Anfang Mai 1945 beschlagnahmte die Rote Armee die sechzehn Hotelzimmer. Nach deren Auszug im Jahre 1946 konnte das Gebäude wieder als Hotel genutzt werden. „Kronprinz von Preußen“ durfte es natürlich nun nicht mehr heißen. Im April 1947 erfolgte die Umbenennung in Hotel „Nordland“. Heute steht an dessen Stelle ein Neubau.

Ein weiteres Hotel befand sich in dem Haus Tribseer Straße 5, das nach der Wende die Nummer 4 erhielt. Musikdirigent Theodor Scheel hatte in den 70er-Jahren des 19. Jahrhunderts das zu jener Zeit zweigeschossige Haus erworben. Er ließ es 1878 um ein weiteres Geschoss erhöhen. Er war es auch, der dort 1880 ein Hotel eröffnete, das zunächst „Hotel de Passage“ hieß.

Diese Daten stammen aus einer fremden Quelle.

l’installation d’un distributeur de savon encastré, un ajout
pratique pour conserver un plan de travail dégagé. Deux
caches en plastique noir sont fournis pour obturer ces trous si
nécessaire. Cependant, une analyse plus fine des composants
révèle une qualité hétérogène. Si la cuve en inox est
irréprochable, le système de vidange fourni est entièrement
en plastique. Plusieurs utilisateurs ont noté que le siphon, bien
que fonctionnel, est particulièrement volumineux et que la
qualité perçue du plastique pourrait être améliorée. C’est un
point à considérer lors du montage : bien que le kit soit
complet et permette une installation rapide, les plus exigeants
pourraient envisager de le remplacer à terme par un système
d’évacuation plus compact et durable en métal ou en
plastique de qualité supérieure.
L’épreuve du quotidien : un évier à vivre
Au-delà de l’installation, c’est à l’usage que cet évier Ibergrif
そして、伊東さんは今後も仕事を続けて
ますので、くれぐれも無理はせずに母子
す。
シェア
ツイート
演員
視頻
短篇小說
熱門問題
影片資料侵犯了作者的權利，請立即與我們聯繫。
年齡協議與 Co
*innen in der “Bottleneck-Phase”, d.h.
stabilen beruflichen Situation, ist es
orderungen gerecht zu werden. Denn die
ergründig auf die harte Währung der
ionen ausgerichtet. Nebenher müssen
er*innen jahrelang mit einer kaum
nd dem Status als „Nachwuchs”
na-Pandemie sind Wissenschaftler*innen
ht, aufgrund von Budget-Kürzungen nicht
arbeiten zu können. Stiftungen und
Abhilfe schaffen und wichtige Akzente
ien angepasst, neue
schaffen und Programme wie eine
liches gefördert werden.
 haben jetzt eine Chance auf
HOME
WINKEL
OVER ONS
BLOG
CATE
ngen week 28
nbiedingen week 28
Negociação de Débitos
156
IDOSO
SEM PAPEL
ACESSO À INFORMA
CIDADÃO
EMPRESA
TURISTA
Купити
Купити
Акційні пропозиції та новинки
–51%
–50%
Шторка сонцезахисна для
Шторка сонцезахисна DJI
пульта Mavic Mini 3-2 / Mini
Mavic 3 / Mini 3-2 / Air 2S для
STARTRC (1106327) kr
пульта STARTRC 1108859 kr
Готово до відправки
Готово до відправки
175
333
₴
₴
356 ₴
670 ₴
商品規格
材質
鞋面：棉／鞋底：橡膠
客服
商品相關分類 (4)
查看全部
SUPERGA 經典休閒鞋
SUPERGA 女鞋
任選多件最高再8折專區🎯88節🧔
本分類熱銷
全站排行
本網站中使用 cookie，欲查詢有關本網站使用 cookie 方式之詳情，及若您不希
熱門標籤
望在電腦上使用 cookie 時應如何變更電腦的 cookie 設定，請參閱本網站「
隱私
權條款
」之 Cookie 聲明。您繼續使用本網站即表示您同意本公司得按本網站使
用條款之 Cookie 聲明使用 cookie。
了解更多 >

Zur besseren Ausnutzung des Bodenraumes wurde das Gebäude 1888 im vorderen Teil noch einmal erhöht, wodurch ein weiteres, aber niedrigeres Geschoss entstand. Mit dem Wechsel des Besitzers erhielt das Hotel um 1900 den Namen „Hohenzollern“. 1946 übernahm Otto Schmenkeln das Hotel, welches nunmehr „Ottos Gasthaus“ oder „Ottos Fremdenheim" genannt wurde. Gasthaus „Mecklenburger Hof“ hieß es ab 1950 und wurde von Hedwig Tschapka geführt.

Das Dreimörderhaus
Das große Wohnhaus an der Ecke Tribseer Straße/Katharinenberg erhielt nach seiner Fertigstellung im Volksmund alsbald die Bezeichnung „Dreimörderhaus“.


Mörder haben dort allerdings nicht gelebt. Zumindest ist darüber nichts bekannt. Vielmehr praktizierten in dem Gebäude drei Ärzte: ein HNO-Spezialist, ein Frauenarzt und ein Internist.

Weil mitunter aber die Behandlung für die Patienten recht schmerzhaft war, drangen wohl ab und zu Schreie aus dem Fenster auf die Straße. Sie sollen so furchtbar gewesen sein, dass so mancher Passant recht gruselige Fantasien hatte.


In Wirklichkeit hatten die drei rechtschaffenden Mediziner im großen Haus in der Tribseer Straße 30 aber einen guten Ruf.